◆ **Provided passage**
'''

Hsieh wanted to attract enterprising, entrepreneurially minded people in the hope that they might contribute or invest in the area in some way. When Slavin invited Fredinburg to attend a retreat she and Hsieh called Catalyst Week, starting the week before Thanksgiving, he said yes.
The week involved days of talks followed by nights of partying. The guest list consisted primarily of members of Summit Series. Invisible Children co-founder Bobby Bailey danced on stage to The Killers’ “All these things that I’ve done” as he talked about his organization’s campaign (later much criticized) against Ugandan warlord Joseph Kony. Adventure Project co-founder Becky Straw spoke about her mission to eradicate poverty. Fredinburg talked about patent trolls. (Google had offered pay bonuses for filing patents and he had filed a number of them.)
The retreat culminated with an emotionally charged evening hosted by Slavin and Abelin. As part of a “vulnerability exercise,” attendees were invited to share their biggest weaknesses, or make a confession. Vulnerability is one of the key values of Summit Series, which likes to see itself as recognizing the shortcomings of the Silicon Valley myth. “In the tech space, there’s this success porn that’s propagated non-stop around unicorns,” says Andrew Horn, a Summit member and startup founder. “It creates this culture where everyone feels the need to propagate the image and aura of invincibility. Everyone is scared of sharing their struggle because they think it’ll alienate friends and investors.”

'''

Dataset records
'''

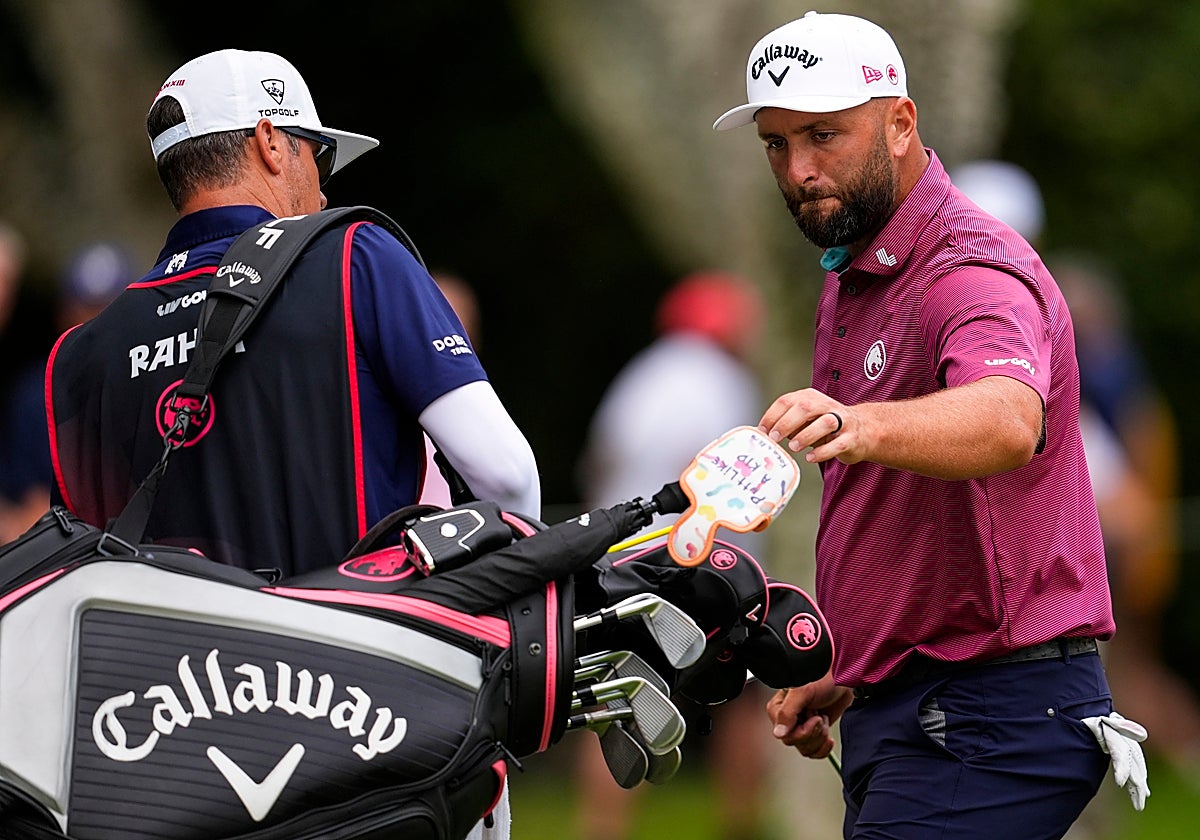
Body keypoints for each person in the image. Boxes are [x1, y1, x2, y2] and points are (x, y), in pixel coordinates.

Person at [44, 49, 538, 839]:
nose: (325, 183)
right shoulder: (353, 256)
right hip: (372, 739)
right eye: (320, 154)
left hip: (169, 770)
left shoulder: (79, 357)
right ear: (274, 144)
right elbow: (506, 479)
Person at [712, 12, 1145, 838]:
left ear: (901, 122)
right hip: (927, 707)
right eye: (777, 144)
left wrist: (859, 423)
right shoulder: (856, 273)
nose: (800, 170)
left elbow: (1009, 418)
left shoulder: (967, 270)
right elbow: (921, 526)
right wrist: (856, 668)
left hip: (988, 719)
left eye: (823, 135)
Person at [575, 271, 773, 840]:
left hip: (623, 561)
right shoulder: (720, 380)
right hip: (707, 565)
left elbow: (599, 462)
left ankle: (602, 831)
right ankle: (742, 827)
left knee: (618, 698)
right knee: (743, 699)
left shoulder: (642, 375)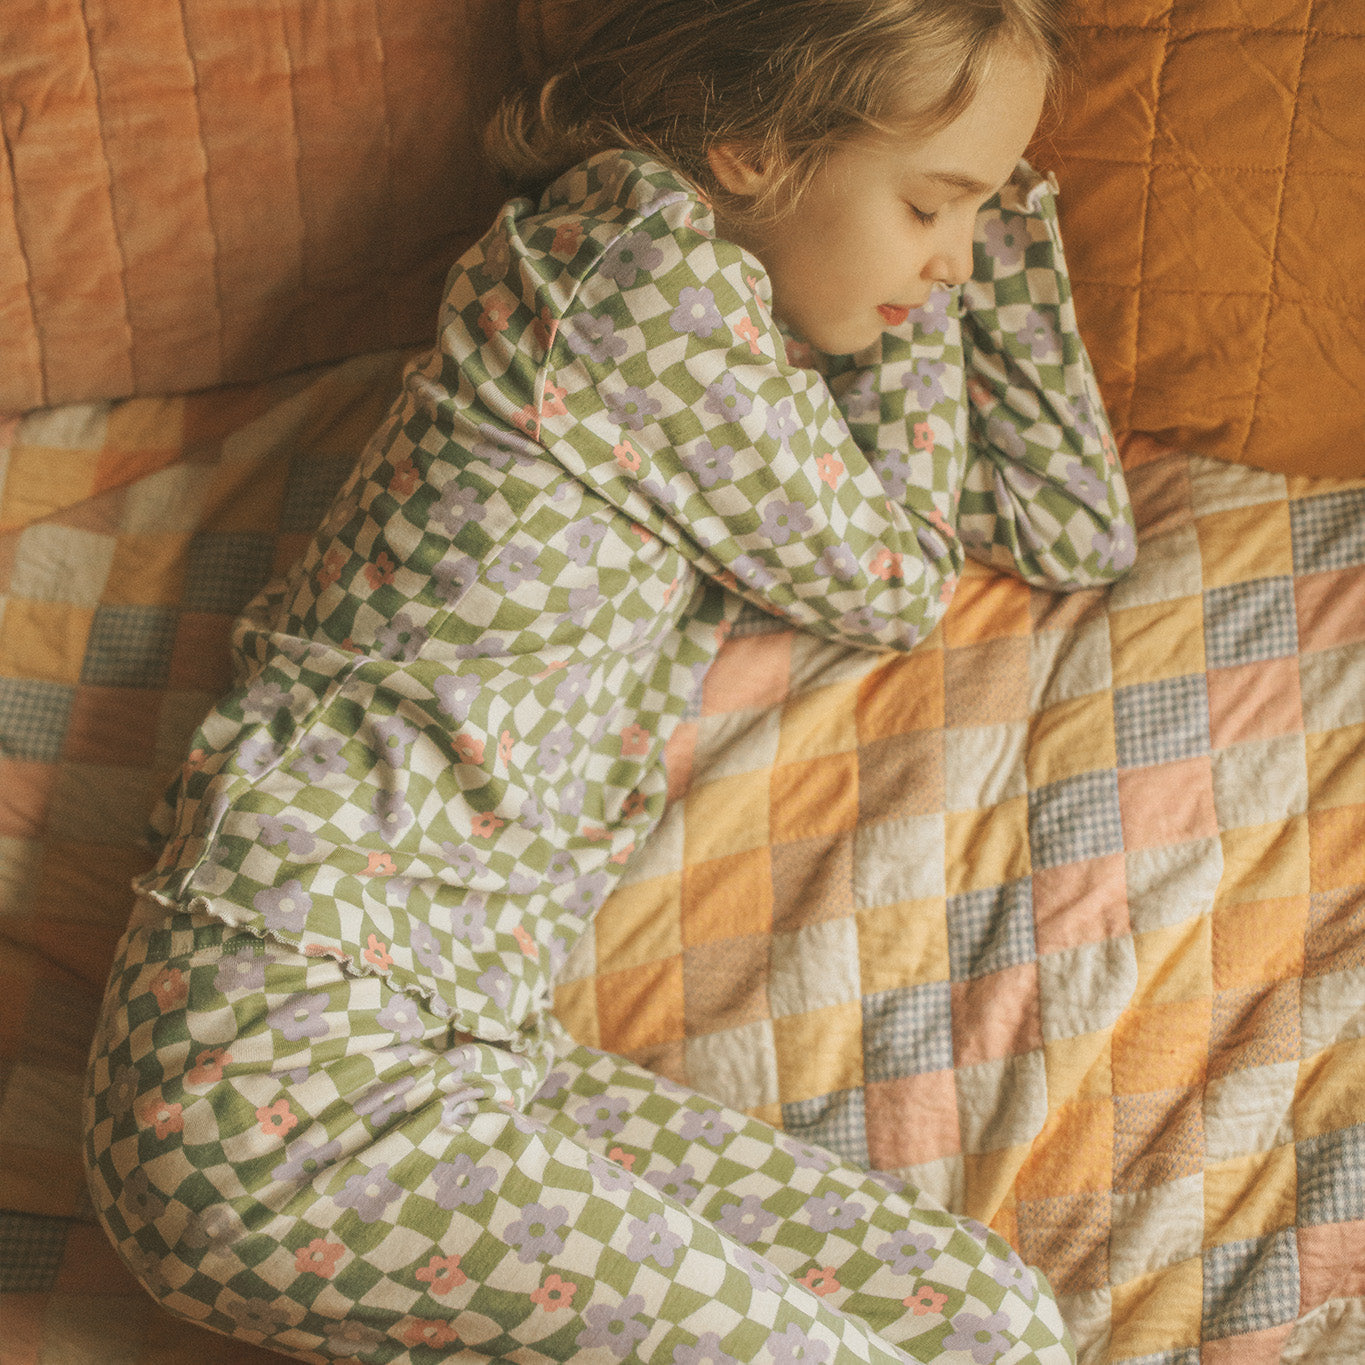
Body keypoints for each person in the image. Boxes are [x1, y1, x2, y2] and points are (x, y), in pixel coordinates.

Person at [83, 0, 1135, 1360]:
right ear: (750, 148)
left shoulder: (729, 343)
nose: (951, 259)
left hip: (460, 1050)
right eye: (929, 207)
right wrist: (916, 304)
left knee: (987, 1320)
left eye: (973, 215)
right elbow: (892, 580)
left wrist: (982, 213)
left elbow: (1072, 529)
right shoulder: (624, 271)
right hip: (280, 1066)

'''

◆ **Apply what you read**
a. Answer these questions about the Catalyst Week passage:
(i) When did Catalyst Week start?
(ii) What did Adventure Project co-founder Becky Straw speak about?
(iii) Who hosted the evening that the retreat culminated with?
b. Proceed with the Catalyst Week passage from the point where it stops.
The material has no role here.

◆ **Answers for this exercise**
a.
(i) The week before Thanksgiving.
(ii) Her mission to eradicate poverty.
(iii) Slavin and Abelin.

b.
Fredinburg, however, seemed conflicted. At one point he stood on the threshold, with one foot inside the room and the other outside in the hallway, scanning the room. His fraternity brothers happened to be in Vegas and were waiting for him out on the Strip, but he wanted to see what would happen next.
Finally he made a choice, and stepped forward. “I feel like all of you guys have this incredible ability to feel all these emotions,” he said, eyes searching the room. “I have a Tin Man heart. A robot heart.” The engineer in Fredinburg was always looking for new ways to hack parts of his life, and now he was expressing a desire to reverse-engineer empathy.
“In that moment when Dan spoke up, I decided I wanted to help that man find his heart,” says Nyla Rogers, founder of nonprofit Mama Hope. “He was looking for the biggest hearts that he knew, and he knew that we could help him.”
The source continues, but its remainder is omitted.